Додумывал свою оптимистичную мысль Монгол, уже стоя на крылечке, щурясь от света фар подъезжающей «Скорой». Помимо врача, престарелого дядьки с помятым лицом и мешками под глазами, бригада была укомплектована девочкой-медсестрой и внушительного вида санитаром. Да и водитель производил впечатление мужика нехилого и привыкшего ко всякого рода неожиданностям. Наверное, эскулапы решили подстраховаться на случай, если вызвавший их гражданин окажется психом и станет вести себя неадекватно. Монгол неадекватным не был, поэтому, вежливо поздоровавшись, гостеприимно распахнул двери морга и уже на ходу принялся излагать суть дела. Потом инициативу перехватил Франкенштейн, и Монгол счел за благо остаться в тени.

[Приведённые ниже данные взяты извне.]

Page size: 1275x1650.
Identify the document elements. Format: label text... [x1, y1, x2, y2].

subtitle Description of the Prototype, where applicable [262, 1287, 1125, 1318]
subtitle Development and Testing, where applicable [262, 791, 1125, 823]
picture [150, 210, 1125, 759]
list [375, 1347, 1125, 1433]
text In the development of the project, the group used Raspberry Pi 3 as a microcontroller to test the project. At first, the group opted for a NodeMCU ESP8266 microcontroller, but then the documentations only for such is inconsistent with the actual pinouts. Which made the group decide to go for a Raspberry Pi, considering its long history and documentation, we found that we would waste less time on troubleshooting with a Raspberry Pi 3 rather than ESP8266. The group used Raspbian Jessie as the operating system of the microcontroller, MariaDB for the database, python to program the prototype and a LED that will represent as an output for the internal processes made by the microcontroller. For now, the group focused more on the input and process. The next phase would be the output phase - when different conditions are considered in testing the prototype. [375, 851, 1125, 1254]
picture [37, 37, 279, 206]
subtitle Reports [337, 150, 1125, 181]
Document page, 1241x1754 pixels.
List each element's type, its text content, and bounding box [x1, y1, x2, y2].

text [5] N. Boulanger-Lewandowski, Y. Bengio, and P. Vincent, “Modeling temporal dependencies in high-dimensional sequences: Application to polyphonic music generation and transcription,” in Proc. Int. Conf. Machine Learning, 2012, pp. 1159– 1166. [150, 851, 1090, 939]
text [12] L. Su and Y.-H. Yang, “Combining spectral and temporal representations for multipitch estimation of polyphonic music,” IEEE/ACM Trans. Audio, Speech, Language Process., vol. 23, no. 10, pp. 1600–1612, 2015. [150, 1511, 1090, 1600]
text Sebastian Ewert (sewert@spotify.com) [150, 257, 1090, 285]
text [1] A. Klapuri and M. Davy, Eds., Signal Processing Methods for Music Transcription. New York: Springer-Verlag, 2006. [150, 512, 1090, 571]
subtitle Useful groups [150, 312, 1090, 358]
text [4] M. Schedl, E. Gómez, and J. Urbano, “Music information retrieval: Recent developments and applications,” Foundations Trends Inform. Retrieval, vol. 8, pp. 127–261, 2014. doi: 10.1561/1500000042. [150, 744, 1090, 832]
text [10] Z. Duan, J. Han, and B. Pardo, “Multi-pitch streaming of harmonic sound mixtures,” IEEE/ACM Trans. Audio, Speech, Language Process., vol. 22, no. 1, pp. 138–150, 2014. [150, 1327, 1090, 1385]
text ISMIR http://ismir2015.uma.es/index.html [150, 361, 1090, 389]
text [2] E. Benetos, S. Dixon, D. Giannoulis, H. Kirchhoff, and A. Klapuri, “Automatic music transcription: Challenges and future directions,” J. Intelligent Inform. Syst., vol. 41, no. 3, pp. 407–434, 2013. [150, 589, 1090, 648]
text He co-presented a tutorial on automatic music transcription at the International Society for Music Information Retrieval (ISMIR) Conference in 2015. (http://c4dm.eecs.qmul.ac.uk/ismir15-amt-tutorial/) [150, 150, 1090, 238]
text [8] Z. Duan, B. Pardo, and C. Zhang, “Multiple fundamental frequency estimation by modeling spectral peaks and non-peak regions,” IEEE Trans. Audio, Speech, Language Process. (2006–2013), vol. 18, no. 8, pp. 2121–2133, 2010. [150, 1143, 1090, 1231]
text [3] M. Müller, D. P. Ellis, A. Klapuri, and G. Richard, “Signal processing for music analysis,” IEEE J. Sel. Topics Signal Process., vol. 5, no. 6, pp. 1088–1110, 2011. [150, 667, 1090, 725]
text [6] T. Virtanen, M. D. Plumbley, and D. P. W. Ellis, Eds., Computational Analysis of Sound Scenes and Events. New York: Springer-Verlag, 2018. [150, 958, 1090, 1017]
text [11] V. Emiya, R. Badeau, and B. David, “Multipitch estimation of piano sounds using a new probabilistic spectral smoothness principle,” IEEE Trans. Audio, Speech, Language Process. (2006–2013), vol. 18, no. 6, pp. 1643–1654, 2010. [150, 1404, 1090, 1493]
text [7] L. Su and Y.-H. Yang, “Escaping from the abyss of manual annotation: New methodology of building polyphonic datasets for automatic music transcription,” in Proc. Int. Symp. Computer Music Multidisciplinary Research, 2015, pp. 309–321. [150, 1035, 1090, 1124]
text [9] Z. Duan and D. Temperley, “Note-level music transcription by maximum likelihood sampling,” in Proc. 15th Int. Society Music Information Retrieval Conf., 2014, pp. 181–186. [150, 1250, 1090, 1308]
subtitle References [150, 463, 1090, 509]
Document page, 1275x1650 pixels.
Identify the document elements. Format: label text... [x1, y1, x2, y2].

Осмотр не занял много времени. Пока врач шарил по груди пострадавшей фонендоскопом, медсестра измерила давление, неопределенно покачала головой и, выслушав инструкции шефа, принялась набирать в шприц какое-то лекарство. Санитар и водитель безучастными статуями стояли у двери и выглядели так, точно им по пять раз за смену приходится выезжать на вызовы в морг. Даже тихо поскуливающий под столом Зубарев не привлек их внимания. Чувствовалось, что ребята в жизни своей видели вещи и пострашнее. Они оживились, лишь когда по распоряжению врача принялись перекладывать девочку с кушетки на носилки. При этом одеяло сползло на пол, да так и осталось там лежать.
Красное платье когда-то, наверное, было дорогим и роскошным, но сейчас, порванное, измятое и окровавленное, выглядело ужасно. Оно-то понятно, ко всему привыкшим медикам видеть полуобнаженное тело не впервой, а каково самому телу? Повинуясь минутному порыву, Монгол стащил с себя пиджак, как смог, прикрыл голые девчонкины ноги. Вот теперь как-то цивилизованнее…
О том, что в кармане пиджака остались документы и мобильник, он вспомнил, только когда вой сирены вспорол хрупкую рассветную тишину…
* * *
Сначала не было ничего: ни страха, ни отвращения, ни боли. Смерть, если ничто – это смерть, оказалась не ласковой, но милосердной. А потом что-то изменилось. В благословенную пустоту ворвался звук. Барабаны, большие и маленькие, бубны, трещотки и колючим речитативом мужской голос: «Нарекаю тебя Лией…»
Лия – знакомое слово, и музыка знакомая, и даже мужской голос что-то будит в сознании, куда-то не то тянет, не то сталкивает.
От голоса больно. В голове мириады ярких вспышек, перед глазами кровавый туман, пальцы сводит судорогой. Сопротивляться голосу нет сил, все они уходят на борьбу со вспышками, туманом и судорогами. Силы заканчиваются, начинается падение…
Вслед за болью приходит холод. Это еще страшнее. Ей так страшно, что хочется кричать. Лицо оплетает звенящая паутина, тело корчится под ледяным панцирем. Если у смерти такие слуги, как боль и холод, то она не милосердна…
Губы трескаются в тщетной попытке родить крик.